- Steven Cravotta
- Posts
- How to know if your app reaches $10k MRR before you build it
How to know if your app reaches $10k MRR before you build it
Hey there,
When I first started Puff Count (now acquired), I was struggling. I was making lots of mistakes and couldn’t generate serious revenue.
But I never thought about giving up.
Not because I’m a mindset monster or something like that.
I validated Puff Count before writing a single line of code and I knew the demand was real.
I knew if I found the right angles, it would blow up.
That confidence came from a simple validation process that took less than a week.
Here's exactly how I did it:
Step 1: Analyze your day-to-day
The best app ideas come from problems you already live with.
Vaping was everywhere in my life - my friends vaped, I vaped, it was all over TikTok, and new vape stores were opening on every corner.
When a problem is that visible in your daily life, it's usually worth solving.

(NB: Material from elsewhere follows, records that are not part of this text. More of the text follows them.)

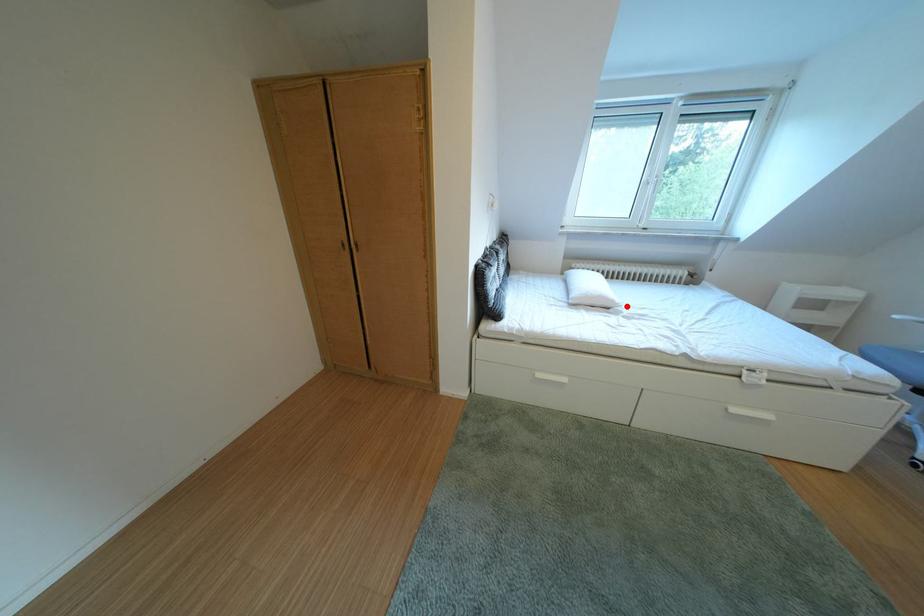
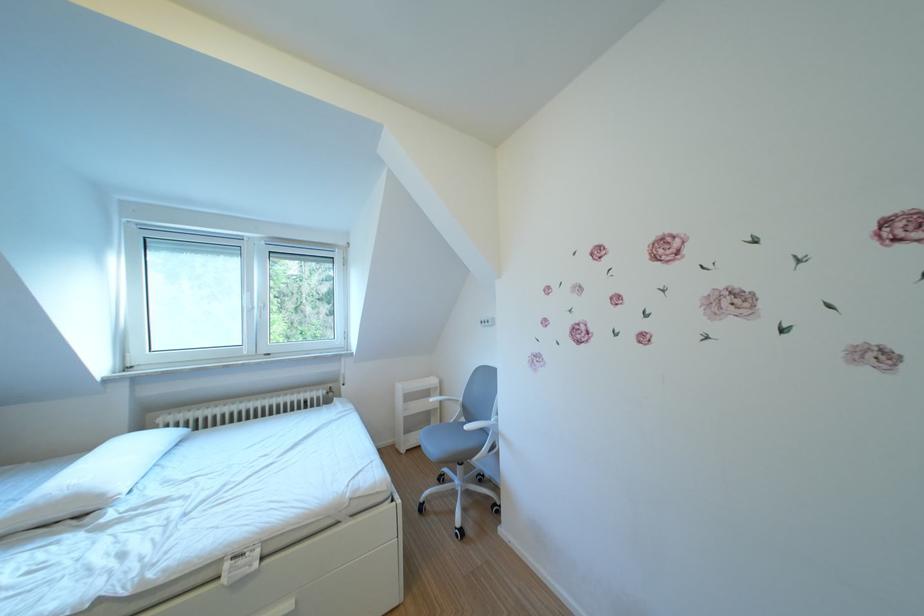
Locate, in the second image, the point that corresponds to the highlighted location in the first image.

(115, 501)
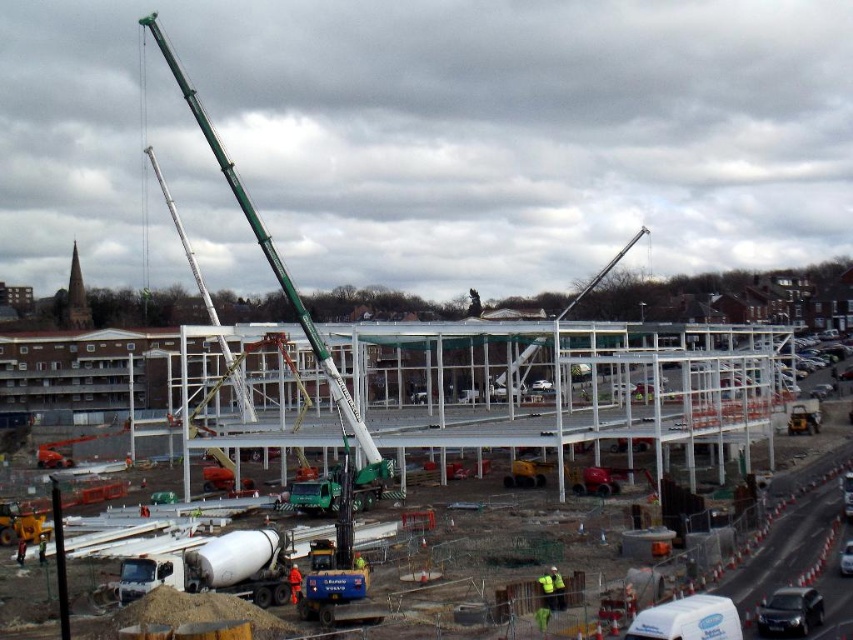
Can you confirm if white metallic framework at center is bigger than white glossy van at lower right?

Correct, white metallic framework at center is larger in size than white glossy van at lower right.

The image size is (853, 640). I want to click on white metallic framework at center, so click(572, 392).

Between point (363, 339) and point (729, 632), which one is positioned behind?

Point (363, 339)

Find the location of a particular element. The height and width of the screenshot is (640, 853). white metallic framework at center is located at coordinates (572, 392).

Is green metallic crane at center thinner than metallic silver crane at center?

No, green metallic crane at center is not thinner than metallic silver crane at center.

Between green metallic crane at center and metallic silver crane at center, which one appears on the right side from the viewer's perspective?

metallic silver crane at center is more to the right.

Where is `green metallic crane at center`? This screenshot has height=640, width=853. green metallic crane at center is located at coordinates (277, 272).

Where is `green metallic crane at center`? Image resolution: width=853 pixels, height=640 pixels. green metallic crane at center is located at coordinates (277, 272).

Which is more to the left, white metallic framework at center or metallic silver crane at center?

white metallic framework at center

At what (x,y) coordinates should I click in order to perform the action: click on white metallic framework at center. Please return your answer as a coordinate pair (x, y). The width and height of the screenshot is (853, 640). Looking at the image, I should click on (572, 392).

Step 2: Check Google Trends
I searched "quit vaping" on Google Trends and saw a consistent rise in search volume climbing like Bitcoin in 2017.
Rising search volume means rising demand.
Rising demand means people are actively looking for a solution.
Step 3: Find the viral content
Before hiring a developer or touching any code, I searched "quit vaping" on TikTok.
Millions of views on content about quitting vaping told me two things: the problem was marketable and people cared enough to watch content about it.
Later I recreated one of those viral videos, hit 2.6 million views, and drove 4,000 downloads overnight.
Step 4: Spy on competitors
I used Sensor Tower to check what similar apps were making and found other “quit bad habit” apps doing $50-100k every month.
If they're making money, the market is real.
Step 5: Build only the MVP
Once validated, I built the simplest version possible - one core feature that solved the key problem and nothing else.
I skipped fancy UI, extra features, and just shipped it.
The whole process took less than a week and gave me enough conviction to keep going when Puff Count was slow to take off.
Validation doesn't guarantee overnight success but it guarantees you're not building something nobody wants.